Tuesday, June 7, 2011

Wyoming









































































































































The Buckhorn Bar?  Saloon? in Laramie.  Est. 1900.  Has a legitimate bullet hole in the mirror above the bar.  And endless piles of taxidermy.  Apparently usually filled with a heady mix of ranchers and university students.  As we were there at 2 pm on a Monday, we had the place to ourselves.  My two companions- Wyoming boys both- looked on indulgently while I stood on bar stools and photographed everything in sight, with the unseemly enthusiasm of an east coast girl coming across a visual "find."  












Two-headed calf at the Buckhorn Bar.



























The majority of the photos above were taken outside of Gilette, in Northeastern Wyoming.  We were there visiting some folks, and the photo directly above is pretty much the view directly outside their back yard.  The grasslands are wonderful- eerie, with a constant scouring wind and a sky so enormous it becomes elemental, a substance that you are swimming through and its own presence, the subject of things rather than the background to other things.  The songbirds on the grasslands are surprising- they are everywhere, and singing constantly, and their songs have a more piercing sweetness rising over the lonely wind, and heard against such bleak views.

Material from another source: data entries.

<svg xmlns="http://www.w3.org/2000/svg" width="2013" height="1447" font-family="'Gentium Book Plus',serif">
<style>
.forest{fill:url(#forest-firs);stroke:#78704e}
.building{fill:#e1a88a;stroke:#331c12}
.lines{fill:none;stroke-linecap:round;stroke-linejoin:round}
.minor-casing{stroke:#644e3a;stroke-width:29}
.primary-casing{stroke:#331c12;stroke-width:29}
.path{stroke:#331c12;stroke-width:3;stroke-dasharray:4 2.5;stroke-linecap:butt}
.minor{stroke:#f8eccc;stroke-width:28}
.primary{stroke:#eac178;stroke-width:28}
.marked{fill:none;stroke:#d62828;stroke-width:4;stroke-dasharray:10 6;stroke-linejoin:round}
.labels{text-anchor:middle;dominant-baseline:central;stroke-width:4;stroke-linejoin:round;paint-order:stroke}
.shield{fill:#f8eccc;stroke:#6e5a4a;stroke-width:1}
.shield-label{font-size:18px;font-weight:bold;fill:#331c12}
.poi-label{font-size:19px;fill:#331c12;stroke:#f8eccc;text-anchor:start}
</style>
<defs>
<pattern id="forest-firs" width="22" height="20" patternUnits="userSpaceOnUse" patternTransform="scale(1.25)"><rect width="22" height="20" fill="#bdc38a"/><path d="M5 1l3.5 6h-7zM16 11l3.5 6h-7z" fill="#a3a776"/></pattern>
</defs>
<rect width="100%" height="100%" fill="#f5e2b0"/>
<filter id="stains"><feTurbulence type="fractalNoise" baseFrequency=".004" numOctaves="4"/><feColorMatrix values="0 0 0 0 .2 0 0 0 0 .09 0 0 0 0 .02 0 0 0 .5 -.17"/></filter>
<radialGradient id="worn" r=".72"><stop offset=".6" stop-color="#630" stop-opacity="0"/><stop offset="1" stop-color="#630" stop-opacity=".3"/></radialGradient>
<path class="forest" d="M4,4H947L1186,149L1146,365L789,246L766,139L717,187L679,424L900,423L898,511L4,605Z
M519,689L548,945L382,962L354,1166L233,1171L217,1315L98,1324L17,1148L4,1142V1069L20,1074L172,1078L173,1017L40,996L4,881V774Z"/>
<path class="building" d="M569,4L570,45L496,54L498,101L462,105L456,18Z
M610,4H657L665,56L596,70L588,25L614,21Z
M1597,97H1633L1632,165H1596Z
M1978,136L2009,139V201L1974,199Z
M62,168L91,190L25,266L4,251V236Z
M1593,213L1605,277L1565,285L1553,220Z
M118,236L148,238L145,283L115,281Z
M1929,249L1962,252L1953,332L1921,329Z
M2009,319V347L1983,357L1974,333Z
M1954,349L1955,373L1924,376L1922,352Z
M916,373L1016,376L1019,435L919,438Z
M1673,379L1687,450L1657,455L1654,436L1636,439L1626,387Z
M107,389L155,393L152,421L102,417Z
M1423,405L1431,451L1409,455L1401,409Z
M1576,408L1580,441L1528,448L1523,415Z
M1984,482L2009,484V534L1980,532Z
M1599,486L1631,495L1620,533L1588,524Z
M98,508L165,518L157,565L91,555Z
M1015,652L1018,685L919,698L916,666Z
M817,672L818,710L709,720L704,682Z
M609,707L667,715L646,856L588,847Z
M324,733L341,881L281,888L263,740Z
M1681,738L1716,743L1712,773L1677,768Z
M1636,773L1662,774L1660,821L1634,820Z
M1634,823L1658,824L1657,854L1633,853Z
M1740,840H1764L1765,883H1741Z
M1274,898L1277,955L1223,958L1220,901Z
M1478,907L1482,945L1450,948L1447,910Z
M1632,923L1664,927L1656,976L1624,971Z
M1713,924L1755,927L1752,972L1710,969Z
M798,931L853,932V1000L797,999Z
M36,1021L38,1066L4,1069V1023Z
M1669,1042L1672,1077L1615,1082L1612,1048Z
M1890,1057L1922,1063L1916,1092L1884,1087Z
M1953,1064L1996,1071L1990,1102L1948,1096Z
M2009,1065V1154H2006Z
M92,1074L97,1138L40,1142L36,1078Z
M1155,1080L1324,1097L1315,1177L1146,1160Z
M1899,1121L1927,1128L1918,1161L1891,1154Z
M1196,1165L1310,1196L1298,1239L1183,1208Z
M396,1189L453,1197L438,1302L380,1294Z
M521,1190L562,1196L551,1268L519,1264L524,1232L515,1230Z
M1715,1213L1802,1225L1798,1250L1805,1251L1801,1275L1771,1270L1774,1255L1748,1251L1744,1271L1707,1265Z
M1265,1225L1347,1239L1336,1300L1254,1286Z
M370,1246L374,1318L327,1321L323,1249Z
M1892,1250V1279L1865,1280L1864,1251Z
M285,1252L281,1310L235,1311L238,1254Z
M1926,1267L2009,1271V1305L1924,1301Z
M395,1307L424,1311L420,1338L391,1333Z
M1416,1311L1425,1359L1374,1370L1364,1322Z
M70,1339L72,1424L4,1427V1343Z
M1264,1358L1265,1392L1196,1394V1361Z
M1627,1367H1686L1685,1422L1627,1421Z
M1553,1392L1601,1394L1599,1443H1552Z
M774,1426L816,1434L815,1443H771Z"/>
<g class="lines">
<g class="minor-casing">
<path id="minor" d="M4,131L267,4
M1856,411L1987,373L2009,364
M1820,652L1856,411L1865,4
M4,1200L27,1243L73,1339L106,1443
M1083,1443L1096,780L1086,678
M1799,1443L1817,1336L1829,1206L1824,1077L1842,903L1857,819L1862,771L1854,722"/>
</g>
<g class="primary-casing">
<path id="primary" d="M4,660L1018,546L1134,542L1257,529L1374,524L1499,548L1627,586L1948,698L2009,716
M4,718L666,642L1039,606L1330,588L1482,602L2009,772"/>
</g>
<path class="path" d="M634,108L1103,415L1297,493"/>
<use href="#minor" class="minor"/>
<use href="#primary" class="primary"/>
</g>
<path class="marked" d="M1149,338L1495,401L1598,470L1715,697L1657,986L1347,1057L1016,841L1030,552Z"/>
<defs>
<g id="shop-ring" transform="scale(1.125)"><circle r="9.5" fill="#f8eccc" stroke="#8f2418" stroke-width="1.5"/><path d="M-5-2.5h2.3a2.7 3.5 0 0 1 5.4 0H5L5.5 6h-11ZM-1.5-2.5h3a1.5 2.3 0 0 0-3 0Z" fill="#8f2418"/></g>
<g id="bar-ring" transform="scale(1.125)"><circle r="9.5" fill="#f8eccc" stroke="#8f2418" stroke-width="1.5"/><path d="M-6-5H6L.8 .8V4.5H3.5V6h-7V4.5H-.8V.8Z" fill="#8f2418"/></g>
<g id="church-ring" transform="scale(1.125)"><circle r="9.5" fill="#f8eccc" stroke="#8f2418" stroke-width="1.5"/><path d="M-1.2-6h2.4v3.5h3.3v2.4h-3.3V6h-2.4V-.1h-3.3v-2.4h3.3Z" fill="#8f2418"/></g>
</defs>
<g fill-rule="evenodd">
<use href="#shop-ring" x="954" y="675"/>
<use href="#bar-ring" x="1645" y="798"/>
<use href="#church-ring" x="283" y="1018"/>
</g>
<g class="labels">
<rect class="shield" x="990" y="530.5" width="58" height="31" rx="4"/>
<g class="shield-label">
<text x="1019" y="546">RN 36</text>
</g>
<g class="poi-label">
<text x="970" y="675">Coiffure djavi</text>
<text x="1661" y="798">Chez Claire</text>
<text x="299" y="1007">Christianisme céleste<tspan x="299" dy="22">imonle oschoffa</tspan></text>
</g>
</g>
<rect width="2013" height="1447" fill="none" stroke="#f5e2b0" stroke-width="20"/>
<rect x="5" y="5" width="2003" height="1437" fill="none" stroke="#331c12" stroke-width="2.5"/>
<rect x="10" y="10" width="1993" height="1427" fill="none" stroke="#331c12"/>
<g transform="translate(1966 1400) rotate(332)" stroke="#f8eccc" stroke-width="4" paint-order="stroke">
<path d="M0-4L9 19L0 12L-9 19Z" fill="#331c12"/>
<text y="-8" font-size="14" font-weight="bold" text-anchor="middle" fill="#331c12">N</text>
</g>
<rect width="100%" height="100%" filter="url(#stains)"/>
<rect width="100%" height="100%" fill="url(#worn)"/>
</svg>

The strange thing about the photo directly above- do you see the very low, dark hills on the horizon?  If you were to walk to these hills, and climb over them, you would see the other Wyoming landscape; a similar emptiness, but dotted with strange massive structures, often with a curved belt dropping away from them and strange smoke puffing up.  The mines are so active in these ares, it is possible to stand in one spot, perhaps a couple of miles outside of Gilette, and see maybe five separate mining operations at one time.  You can drive quite close to them on the dirt roads, but with trepidation; these places do not like to be photographed.  There are odd things, too- signs that tell you to avoid the "orange cloud" and to beware because you are in a blasting area.

Partner grew up in this part of the world, which partly explains our visit.  He is the one who makes work about these things, and he has many really quite astonishing photographs of the mines and mining equipment.  Am trying to pursued him to do a guest post...







Ursa Major as depicted in Urania's Mirror, a set of constellation cards published in London c.1825.






Ursa Major, the largest mining dragline in the world.  Photo found on tradewinds.com.gr.



I should write about Wyoming, and the road trip, before the last of it slides out of my memory (which has all the retentive capacities of a wet cheese-cloth, the sieve metaphor being overused).  

As Colorado segued into Wyoming, the landscape became a touch more lonely, though still retaining its green forest and farmland bent- but the wide fields now bore the occasional power plant, quietly breathing vapors in the golden late afternoon light.  This was, I think, the beginning of my way of understanding this trip-  I seemed to repeatedly find myself in wide open spaces, natural spaces, which had mysterious man-made things left on them.  Massive things- coal mines and power plants and refineries and forgotten wreckage of various kinds.  Occasionally tiny, far-away movements could be seen in these massive, dour landscapes- a bright hardhat bobbing far away in the grayness, a plume of smoke, or the movements of a dragline in the distant carvings of a mine face.  We drove past Ursa Major outside Gilette in Wyoming- such a romantic name, and I may need to adopt it for some creative title or project.  Especially now that I know how the names of the stars have been applied to heavy industrial equipment- Ursa Major, the largest dragline in the world, lives in Wyoming.  No longer Callisto, the girl seduced by Zeus and turned by him into a bear to protect her from Zeus’s jealous wife- but a massive piece of mining machinery used to scrape the overburden away, revealing the coal seam underneath.  I must admit that I don’t quite understand the mechanics of it- how does a bucket dangling on a cable have the power to move tones of earth?  But clearly it works- the mines, terraced like some eastern rice field, plunge down to giddy depths, pits on a scale that is not to be believed.  We could not get a good photo of Ursa Major, this so romantically named beast that ponderously chews its way through thousands of feet of soil and minerals.  She was too far away, on the other side of the Black Thunder Mine, and obscured by rain. 

She weighs slightly under fifteen million pounds.